**PROBLEM STATEMENT**
Set the entries down again exactly; none may be skipped.

-- Opening Marker --

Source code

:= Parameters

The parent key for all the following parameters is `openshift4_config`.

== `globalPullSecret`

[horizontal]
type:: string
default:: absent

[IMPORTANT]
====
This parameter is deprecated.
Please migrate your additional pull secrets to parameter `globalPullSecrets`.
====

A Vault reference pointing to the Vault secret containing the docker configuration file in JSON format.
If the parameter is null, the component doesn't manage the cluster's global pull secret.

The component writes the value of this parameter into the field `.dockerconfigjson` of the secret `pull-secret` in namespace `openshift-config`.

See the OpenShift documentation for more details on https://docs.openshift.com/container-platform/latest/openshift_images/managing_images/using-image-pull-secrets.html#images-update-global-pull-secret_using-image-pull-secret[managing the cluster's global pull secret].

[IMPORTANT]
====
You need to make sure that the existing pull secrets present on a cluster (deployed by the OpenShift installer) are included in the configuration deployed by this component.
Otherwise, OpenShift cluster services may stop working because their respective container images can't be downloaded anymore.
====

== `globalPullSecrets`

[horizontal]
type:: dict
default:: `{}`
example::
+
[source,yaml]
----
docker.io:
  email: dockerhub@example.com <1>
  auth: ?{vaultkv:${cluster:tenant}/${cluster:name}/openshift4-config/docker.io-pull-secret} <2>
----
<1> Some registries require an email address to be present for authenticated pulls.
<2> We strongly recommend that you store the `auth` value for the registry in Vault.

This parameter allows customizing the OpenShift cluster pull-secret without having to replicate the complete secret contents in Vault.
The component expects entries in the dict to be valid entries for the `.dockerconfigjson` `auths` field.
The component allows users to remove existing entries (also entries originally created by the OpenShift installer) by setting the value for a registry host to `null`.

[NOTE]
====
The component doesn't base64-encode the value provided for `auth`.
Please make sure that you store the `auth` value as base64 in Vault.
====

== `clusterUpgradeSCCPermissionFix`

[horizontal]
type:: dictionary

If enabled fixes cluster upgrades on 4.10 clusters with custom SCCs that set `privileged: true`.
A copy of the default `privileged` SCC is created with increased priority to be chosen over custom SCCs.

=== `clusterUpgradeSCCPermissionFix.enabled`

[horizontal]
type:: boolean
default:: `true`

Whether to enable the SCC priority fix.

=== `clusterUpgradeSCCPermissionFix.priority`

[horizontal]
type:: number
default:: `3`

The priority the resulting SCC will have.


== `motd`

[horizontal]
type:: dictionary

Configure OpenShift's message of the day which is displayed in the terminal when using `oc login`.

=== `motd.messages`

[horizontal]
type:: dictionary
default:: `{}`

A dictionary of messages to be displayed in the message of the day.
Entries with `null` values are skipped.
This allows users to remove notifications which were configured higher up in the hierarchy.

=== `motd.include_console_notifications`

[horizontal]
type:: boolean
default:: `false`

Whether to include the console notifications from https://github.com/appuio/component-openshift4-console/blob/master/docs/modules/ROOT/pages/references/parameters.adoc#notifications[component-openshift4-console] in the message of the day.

-- Closing Marker --

**EXERCISE RESPONSE**
Source code

:= Parameters

The parent key for all the following parameters is `openshift4_config`.

== `globalPullSecret`

[horizontal]
type:: string
default:: absent

[IMPORTANT]
====
This parameter is deprecated.
Please migrate your additional pull secrets to parameter `globalPullSecrets`.
====

A Vault reference pointing to the Vault secret containing the docker configuration file in JSON format.
If the parameter is null, the component doesn't manage the cluster's global pull secret.

The component writes the value of this parameter into the field `.dockerconfigjson` of the secret `pull-secret` in namespace `openshift-config`.

See the OpenShift documentation for more details on https://docs.openshift.com/container-platform/latest/openshift_images/managing_images/using-image-pull-secrets.html#images-update-global-pull-secret_using-image-pull-secret[managing the cluster's global pull secret].

[IMPORTANT]
====
You need to make sure that the existing pull secrets present on a cluster (deployed by the OpenShift installer) are included in the configuration deployed by this component.
Otherwise, OpenShift cluster services may stop working because their respective container images can't be downloaded anymore.
====

== `globalPullSecrets`

[horizontal]
type:: dict
default:: `{}`
example::
+
[source,yaml]
----
docker.io:
  email: dockerhub@example.com <1>
  auth: ?{vaultkv:${cluster:tenant}/${cluster:name}/openshift4-config/docker.io-pull-secret} <2>
----
<1> Some registries require an email address to be present for authenticated pulls.
<2> We strongly recommend that you store the `auth` value for the registry in Vault.

This parameter allows customizing the OpenShift cluster pull-secret without having to replicate the complete secret contents in Vault.
The component expects entries in the dict to be valid entries for the `.dockerconfigjson` `auths` field.
The component allows users to remove existing entries (also entries originally created by the OpenShift installer) by setting the value for a registry host to `null`.

[NOTE]
====
The component doesn't base64-encode the value provided for `auth`.
Please make sure that you store the `auth` value as base64 in Vault.
====

== `clusterUpgradeSCCPermissionFix`

[horizontal]
type:: dictionary

If enabled fixes cluster upgrades on 4.10 clusters with custom SCCs that set `privileged: true`.
A copy of the default `privileged` SCC is created with increased priority to be chosen over custom SCCs.

=== `clusterUpgradeSCCPermissionFix.enabled`

[horizontal]
type:: boolean
default:: `true`

Whether to enable the SCC priority fix.

=== `clusterUpgradeSCCPermissionFix.priority`

[horizontal]
type:: number
default:: `3`

The priority the resulting SCC will have.


== `motd`

[horizontal]
type:: dictionary

Configure OpenShift's message of the day which is displayed in the terminal when using `oc login`.

=== `motd.messages`

[horizontal]
type:: dictionary
default:: `{}`

A dictionary of messages to be displayed in the message of the day.
Entries with `null` values are skipped.
This allows users to remove notifications which were configured higher up in the hierarchy.

=== `motd.include_console_notifications`

[horizontal]
type:: boolean
default:: `false`

Whether to include the console notifications from https://github.com/appuio/component-openshift4-console/blob/master/docs/modules/ROOT/pages/references/parameters.adoc#notifications[component-openshift4-console] in the message of the day.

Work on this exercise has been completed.